Each line of the listing is to be retyped exactly as given.
<<<<
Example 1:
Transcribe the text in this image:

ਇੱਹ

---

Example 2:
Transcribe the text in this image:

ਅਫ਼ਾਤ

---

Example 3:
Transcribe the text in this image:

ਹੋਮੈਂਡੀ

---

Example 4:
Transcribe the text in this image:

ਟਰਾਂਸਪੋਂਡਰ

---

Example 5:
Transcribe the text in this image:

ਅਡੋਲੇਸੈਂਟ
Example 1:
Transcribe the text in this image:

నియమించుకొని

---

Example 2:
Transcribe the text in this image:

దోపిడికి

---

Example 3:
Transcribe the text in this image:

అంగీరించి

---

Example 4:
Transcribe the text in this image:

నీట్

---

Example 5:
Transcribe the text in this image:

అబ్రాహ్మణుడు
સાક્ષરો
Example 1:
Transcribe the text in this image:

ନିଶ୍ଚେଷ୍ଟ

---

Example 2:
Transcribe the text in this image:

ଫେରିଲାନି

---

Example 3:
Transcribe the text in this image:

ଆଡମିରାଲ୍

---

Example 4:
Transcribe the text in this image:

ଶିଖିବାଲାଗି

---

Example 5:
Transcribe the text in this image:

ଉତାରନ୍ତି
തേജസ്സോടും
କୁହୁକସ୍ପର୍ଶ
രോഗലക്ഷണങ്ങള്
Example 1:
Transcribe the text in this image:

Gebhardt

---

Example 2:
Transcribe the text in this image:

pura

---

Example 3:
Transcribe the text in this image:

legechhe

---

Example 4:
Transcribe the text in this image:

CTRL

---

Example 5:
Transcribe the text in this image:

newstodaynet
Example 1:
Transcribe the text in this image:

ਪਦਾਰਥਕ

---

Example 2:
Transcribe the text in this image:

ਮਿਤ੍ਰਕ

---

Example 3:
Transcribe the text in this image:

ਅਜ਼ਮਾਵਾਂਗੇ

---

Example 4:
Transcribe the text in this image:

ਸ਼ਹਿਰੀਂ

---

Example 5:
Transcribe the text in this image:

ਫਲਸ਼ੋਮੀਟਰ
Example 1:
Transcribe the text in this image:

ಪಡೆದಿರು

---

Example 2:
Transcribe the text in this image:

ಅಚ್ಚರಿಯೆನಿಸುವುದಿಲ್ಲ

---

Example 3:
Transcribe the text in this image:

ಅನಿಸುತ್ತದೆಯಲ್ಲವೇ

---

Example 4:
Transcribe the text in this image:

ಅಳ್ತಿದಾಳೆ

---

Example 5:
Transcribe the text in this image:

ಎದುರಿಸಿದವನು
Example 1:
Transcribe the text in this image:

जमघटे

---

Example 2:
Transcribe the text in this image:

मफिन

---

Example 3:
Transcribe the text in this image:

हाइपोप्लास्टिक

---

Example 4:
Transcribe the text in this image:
>>>>
### [Output for this exercise]
Example 1:
Transcribe the text in this image:

ਇੱਹ

---

Example 2:
Transcribe the text in this image:

ਅਫ਼ਾਤ

---

Example 3:
Transcribe the text in this image:

ਹੋਮੈਂਡੀ

---

Example 4:
Transcribe the text in this image:

ਟਰਾਂਸਪੋਂਡਰ

---

Example 5:
Transcribe the text in this image:

ਅਡੋਲੇਸੈਂਟ
Example 1:
Transcribe the text in this image:

నియమించుకొని

---

Example 2:
Transcribe the text in this image:

దోపిడికి

---

Example 3:
Transcribe the text in this image:

అంగీరించి

---

Example 4:
Transcribe the text in this image:

నీట్

---

Example 5:
Transcribe the text in this image:

అబ్రాహ్మణుడు
સાક્ષરો
Example 1:
Transcribe the text in this image:

ନିଶ୍ଚେଷ୍ଟ

---

Example 2:
Transcribe the text in this image:

ଫେରିଲାନି

---

Example 3:
Transcribe the text in this image:

ଆଡମିରାଲ୍

---

Example 4:
Transcribe the text in this image:

ଶିଖିବାଲାଗି

---

Example 5:
Transcribe the text in this image:

ଉତାରନ୍ତି
തേജസ്സോടും
କୁହୁକସ୍ପର୍ଶ
രോഗലക്ഷണങ്ങള്
Example 1:
Transcribe the text in this image:

Gebhardt

---

Example 2:
Transcribe the text in this image:

pura

---

Example 3:
Transcribe the text in this image:

legechhe

---

Example 4:
Transcribe the text in this image:

CTRL

---

Example 5:
Transcribe the text in this image:

newstodaynet
Example 1:
Transcribe the text in this image:

ਪਦਾਰਥਕ

---

Example 2:
Transcribe the text in this image:

ਮਿਤ੍ਰਕ

---

Example 3:
Transcribe the text in this image:

ਅਜ਼ਮਾਵਾਂਗੇ

---

Example 4:
Transcribe the text in this image:

ਸ਼ਹਿਰੀਂ

---

Example 5:
Transcribe the text in this image:

ਫਲਸ਼ੋਮੀਟਰ
Example 1:
Transcribe the text in this image:

ಪಡೆದಿರು

---

Example 2:
Transcribe the text in this image:

ಅಚ್ಚರಿಯೆನಿಸುವುದಿಲ್ಲ

---

Example 3:
Transcribe the text in this image:

ಅನಿಸುತ್ತದೆಯಲ್ಲವೇ

---

Example 4:
Transcribe the text in this image:

ಅಳ್ತಿದಾಳೆ

---

Example 5:
Transcribe the text in this image:

ಎದುರಿಸಿದವನು
Example 1:
Transcribe the text in this image:

जमघटे

---

Example 2:
Transcribe the text in this image:

मफिन

---

Example 3:
Transcribe the text in this image:

हाइपोप्लास्टिक

---

Example 4:
Transcribe the text in this image:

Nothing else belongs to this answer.